Container vuol dire Docker, giusto? A guardare implementazioni pratiche, siti di settore e documentazione dei vendor sembrerebbe decisamente di sì, ma in realtà questa visione è la fotografia di sviluppi relativamente recenti. Docker è un progetto che prende le mosse da una tecnologia di virtualizzazione che esisteva già da diverso tempo ed era integrata in Linux, tanto che senza troppa originalità si chiamava – e si chiama ancora – LXC, ossia Linux Containers.

La concezione di base di LXC è ovviamente analoga a quella che conosciamo di Docker: adottare la virtualizzazione per arrivare a eseguire più istanze isolate di Linux “dentro” un unico sistema host, sempre basato su Linux e puntando sulla sicurezza di cgroup e namespace. Da questa breve descrizione si intuisce già una prima differenza tra le due tecnologie, sottile ma importante. Da un lato (LXC) si parla di sistemi Linux virtualizzati, dall’altro di applicazioni.

È il motivo principale per cui si sente molto più parlare di Docker che non di LXC. L’approccio della prima tecnologia è molto più “specializzato” e questo ha portato in definitiva più flessibilità di utilizzo. Ma ha anche portato una distinzione man mano sempre più netta fra le due tecnologie, per cui non è detto che una sia sempre la migliore. I principali punti di distinzione sono in definitiva tre, se consideriamo i modelli concettuali originali.

La gestione dei processi

Nel modello di Docker un container è un singolo processo. Se la nostra applicazione ha bisogno di far girare contemporaneamente più processi – ad esempio un web server e il database che lo supporta – allora dobbiamo attivare altrettanti container, uno per supportare ciascun processo. Un container LXC non ha questo limite e può attivare più processi.

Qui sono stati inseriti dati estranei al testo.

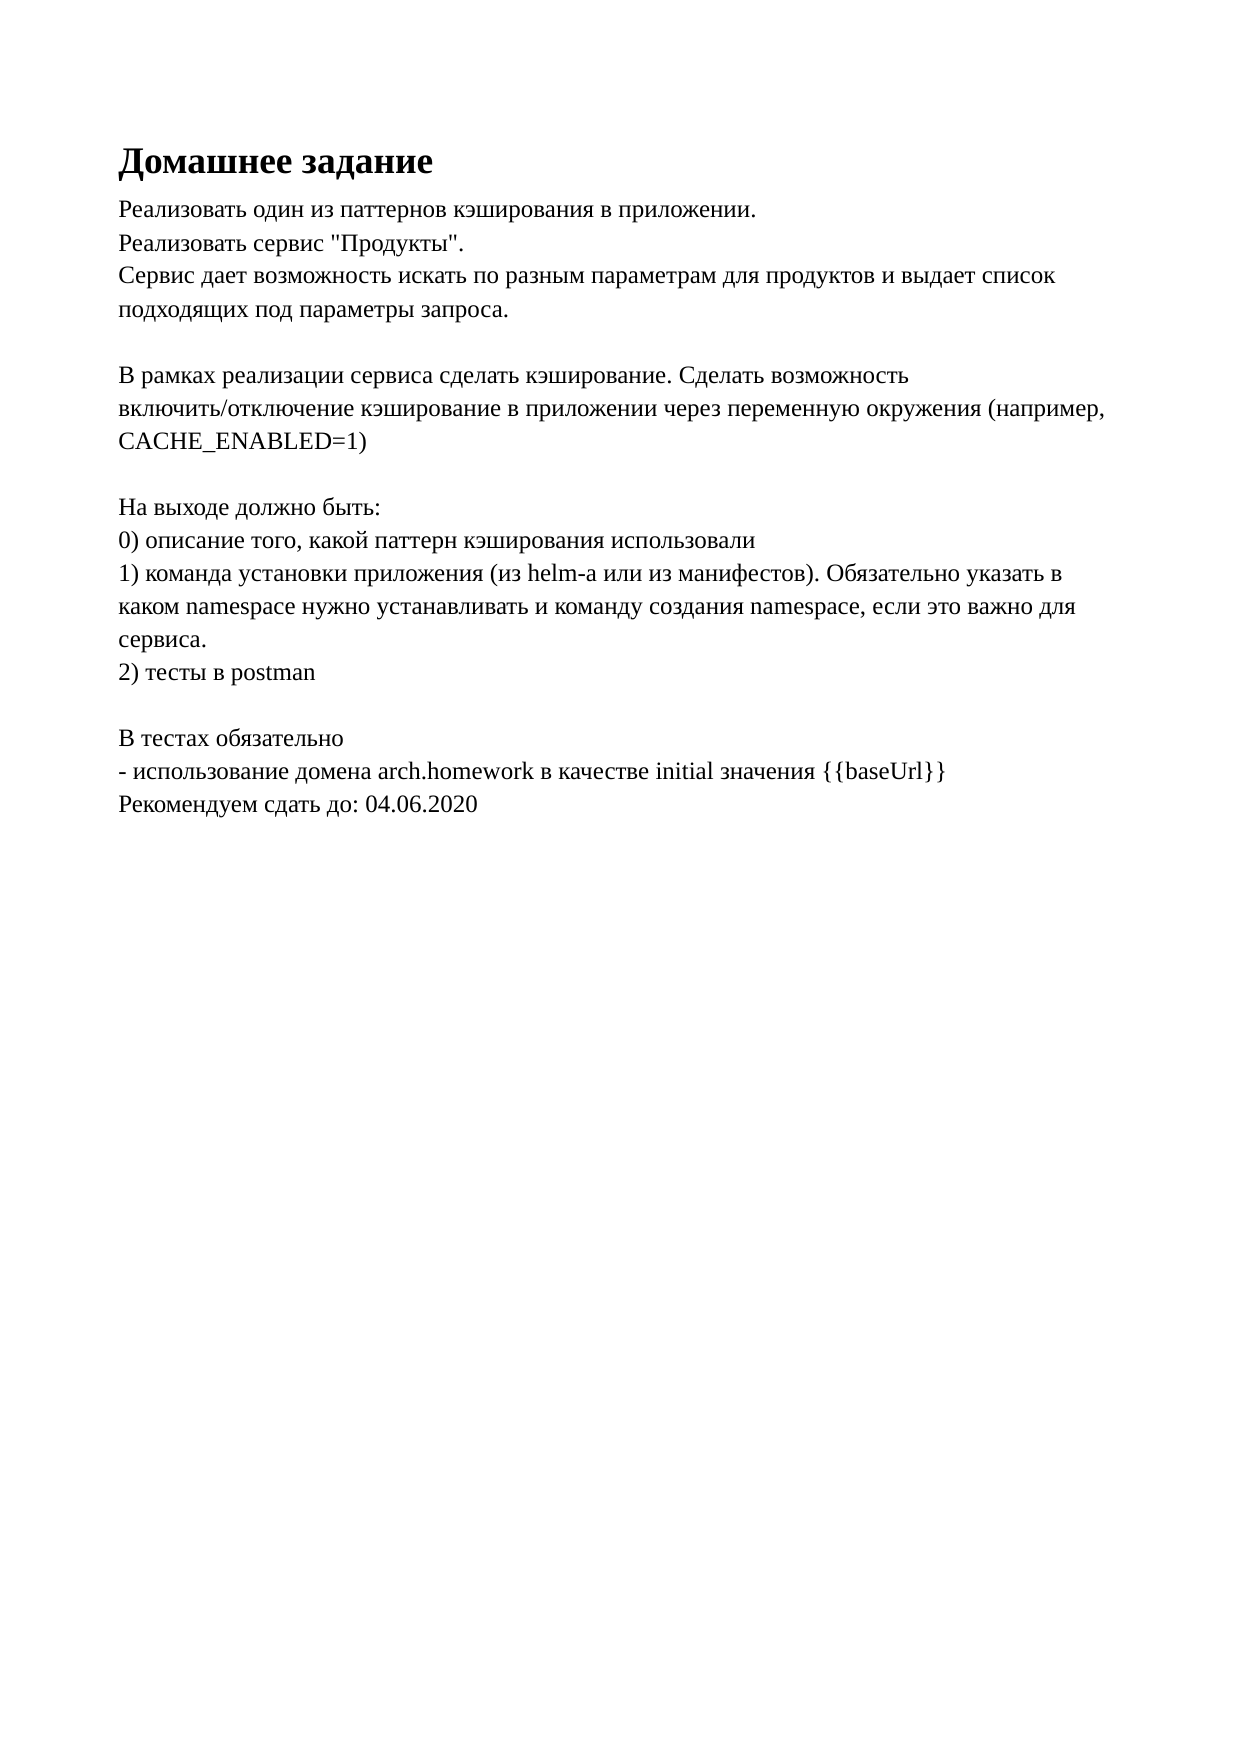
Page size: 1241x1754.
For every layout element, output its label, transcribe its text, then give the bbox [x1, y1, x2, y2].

subtitle Домашнее задание [118, 139, 1122, 182]
text Рекомендуем сдать до: 04.06.2020 [118, 789, 1122, 818]
text Реализовать один из паттернов кэширования в приложении. [118, 194, 1122, 223]
text Реализовать сервис "Продукты". Сервис дает возможность искать по разным параметрам для продуктов и выдает список подходящих под параметры запроса. В рамках реализации сервиса сделать кэширование. Сделать возможность включить/отключение кэширование в приложении через переменную окружения (например, CACHE_ENABLED=1) На выходе должно быть: 0) описание того, какой паттерн кэширования использовали 1) команда установки приложения (из helm-а или из манифестов). Обязательно указать в каком namespace нужно устанавливать и команду создания namespace, если это важно для сервиса. 2) тесты в postman В тестах обязательно - использование домена arch.homework в качестве initial значения {{baseUrl}} [118, 228, 1122, 785]
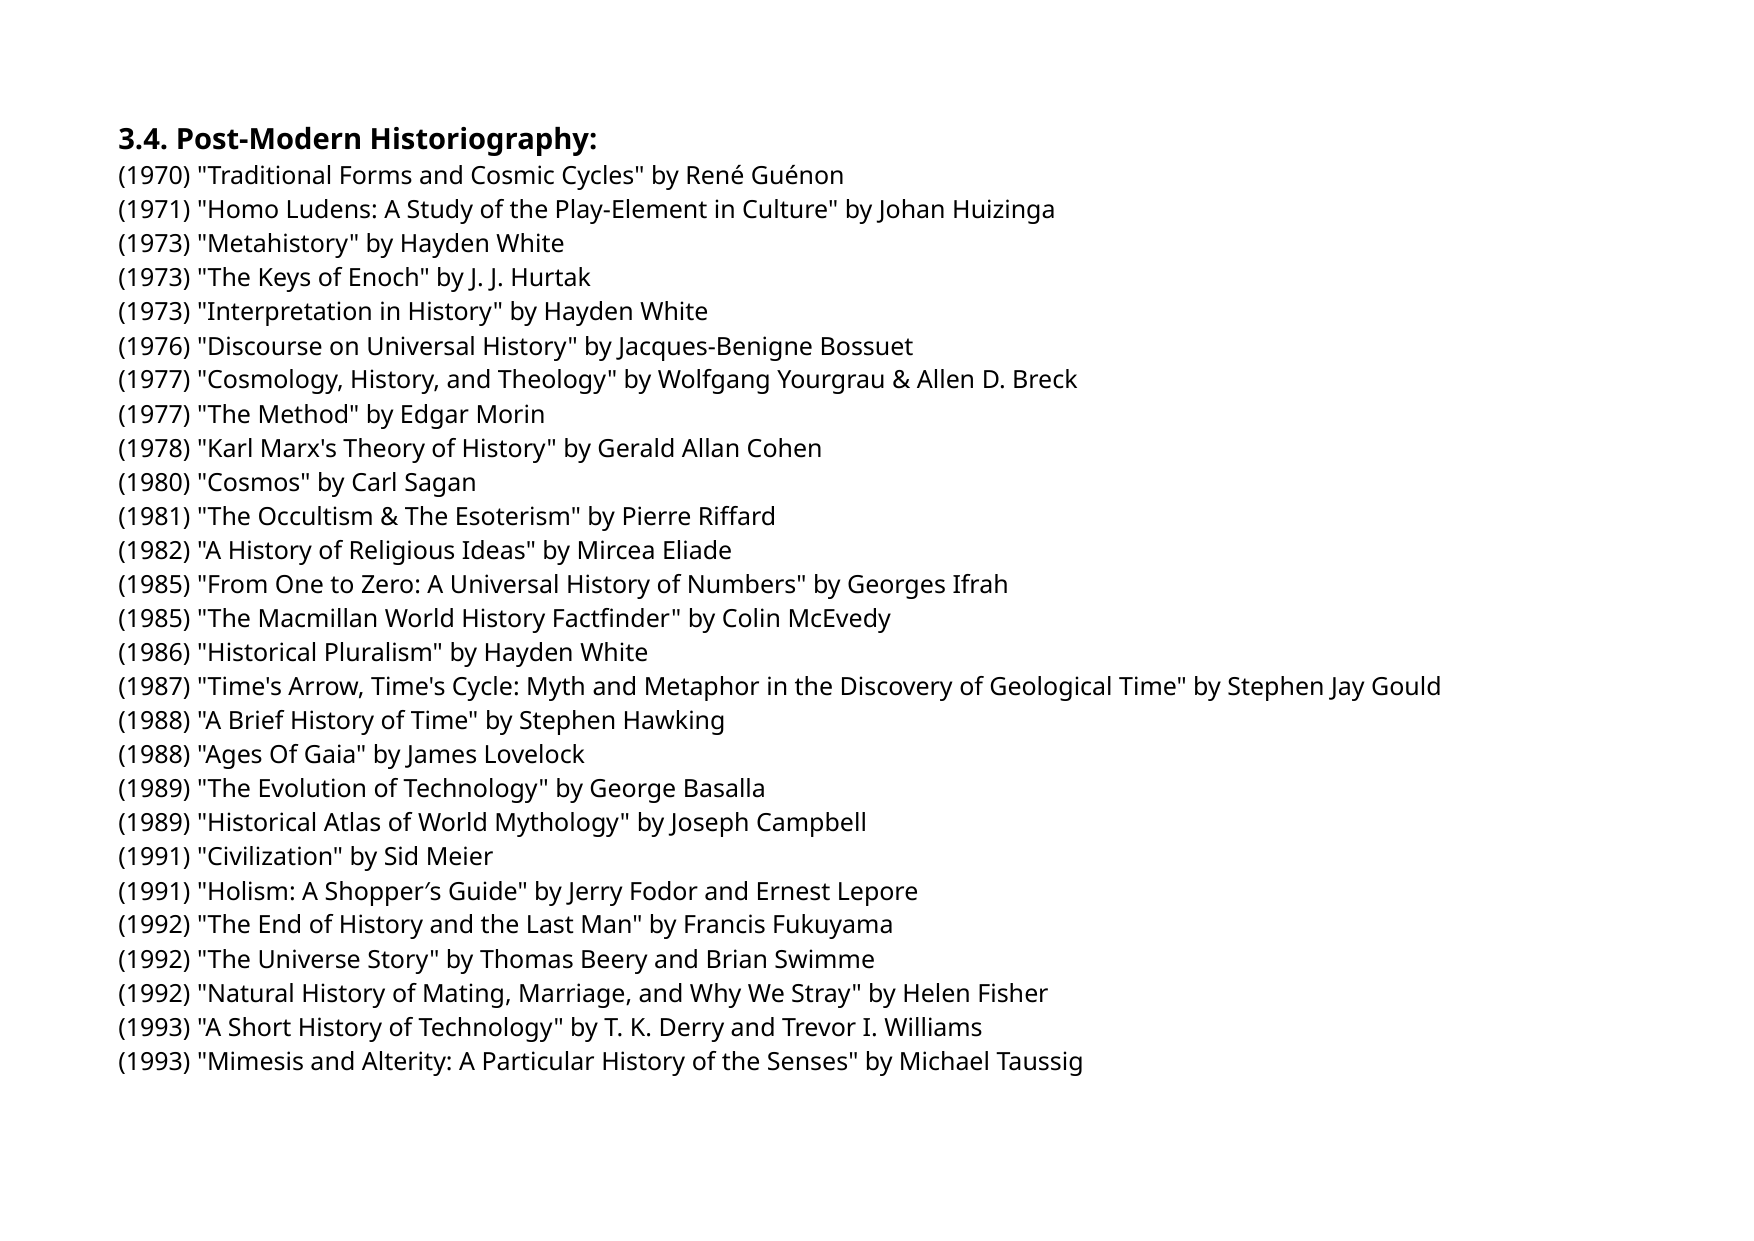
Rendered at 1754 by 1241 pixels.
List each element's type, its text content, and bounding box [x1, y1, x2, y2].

text (1986) "Historical Pluralism" by Hayden White [118, 635, 1636, 669]
text (1973) "Interpretation in History" by Hayden White [118, 294, 1636, 328]
text (1976) "Discourse on Universal History" by Jacques-Benigne Bossuet [118, 328, 1636, 362]
text (1985) "The Macmillan World History Factfinder" by Colin McEvedy [118, 601, 1636, 635]
text (1988) "Ages Of Gaia" by James Lovelock [118, 737, 1636, 771]
text (1992) "The Universe Story" by Thomas Beery and Brian Swimme [118, 941, 1636, 975]
text (1993) "A Short History of Technology" by T. K. Derry and Trevor I. Williams [118, 1009, 1636, 1043]
text (1978) "Karl Marx's Theory of History" by Gerald Allan Cohen [118, 430, 1636, 464]
text (1991) "Holism: A Shopper′s Guide" by Jerry Fodor and Ernest Lepore [118, 873, 1636, 907]
text (1981) "The Occultism & The Esoterism" by Pierre Riffard [118, 498, 1636, 532]
text (1991) "Civilization" by Sid Meier [118, 839, 1636, 873]
text (1989) "Historical Atlas of World Mythology" by Joseph Campbell [118, 805, 1636, 839]
text (1993) "Mimesis and Alterity: A Particular History of the Senses" by Michael Taussig [118, 1043, 1636, 1077]
text (1987) "Time's Arrow, Time's Cycle: Myth and Metaphor in the Discovery of Geological Time" by Stephen Jay Gould [118, 669, 1636, 703]
text (1989) "The Evolution of Technology" by George Basalla [118, 771, 1636, 805]
text (1973) "The Keys of Enoch" by J. J. Hurtak [118, 260, 1636, 294]
text 3.4. Post-Modern Historiography: [118, 118, 1636, 158]
text (1988) "A Brief History of Time" by Stephen Hawking [118, 703, 1636, 737]
text (1977) "Cosmology, History, and Theology" by Wolfgang Yourgrau & Allen D. Breck [118, 362, 1636, 396]
text (1992) "Natural History of Mating, Marriage, and Why We Stray" by Helen Fisher [118, 975, 1636, 1009]
text (1980) "Cosmos" by Carl Sagan [118, 464, 1636, 498]
text (1977) "The Method" by Edgar Morin [118, 396, 1636, 430]
text (1985) "From One to Zero: A Universal History of Numbers" by Georges Ifrah [118, 567, 1636, 601]
text (1970) "Traditional Forms and Cosmic Cycles" by René Guénon [118, 158, 1636, 192]
text (1971) "Homo Ludens: A Study of the Play-Element in Culture" by Johan Huizinga [118, 192, 1636, 226]
text (1982) "A History of Religious Ideas" by Mircea Eliade [118, 532, 1636, 567]
text (1973) "Metahistory" by Hayden White [118, 226, 1636, 260]
text (1992) "The End of History and the Last Man" by Francis Fukuyama [118, 907, 1636, 941]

Applicazioni e container: i microservizi si collegano logicamente all’impostazione dei secondi

Seguendo la logica attuale delle applicazioni scomposte in microservizi, la concezione di Docker in realtà non è un limite e può addirittura essere un vantaggio. C’è una stretta parentela concettuale tra container e microservizi, più in generale avere container specifici per processi distinti permette spesso più efficienza. Ad esempio diventa possibile bloccare un processo e modificarlo senza disattivare anche gli altri.

L’approccio stateless

I container Docker sono per definizione stateless, l’approccio di LXC non è così drastico. È vero che nel tempo sono nati diversi progetti open source e commerciali per offrire container Docker più o meno stateful, l’impostazione teorica però è stateless.

Qui il punto principale è che Docker (estensioni e sviluppi paralleli a parte) non supporta forme di storage persistente proprio, permette solo di montare volumi che sono parti dello storage dell’host (quindi elementi esterni al container). E senza storage dove salvare dati, un container non può mantenere un suo stato.

Altro punto: l’istanza di un container viene generata a partire da una immagine che non è modificabile, quindi tutti i container che nascono da quell’immagine sono uguali. Questo ovviamente non vuol dire che in fase di runtime tutti i processi di quei container evolveranno allo stesso modo, solo che l’evoluzione di uno specifico container viene persa alla sua chiusura.

Docker prevede una operazione di commit che genera una nuova immagine di un container proprio a partire dal suo stato in runtime, ma si tratta appunto di una immagine diversa da quella originale.

La portabilità

Il livello di astrazione di Docker è molto più elevato di quello di LXC, quindi un’applicazione containerizzata con Docker è effettivamente indipendente dalla configurazione sottostante dell’host per quanto riguarda i componenti hardware e software. Questo permette di spostare senza problemi un container in esecuzione dall’ambiente Docker di un host a quello di un host anche molto diverso. Fintanto che si passa “da Docker a Docker”, tutto funziona.

Con LXC questa flessibilità non è garantita. Il passaggio da un host (ad esempio il server di sviluppo) a un altro (il server di produzione o anche un ambiente cloud) non è scontato che accada senza problemi. E se questi si verificano bisogna capire quale differenza fra i due host impedisce al container di operare, una operazione spesso tutt’altro che banale.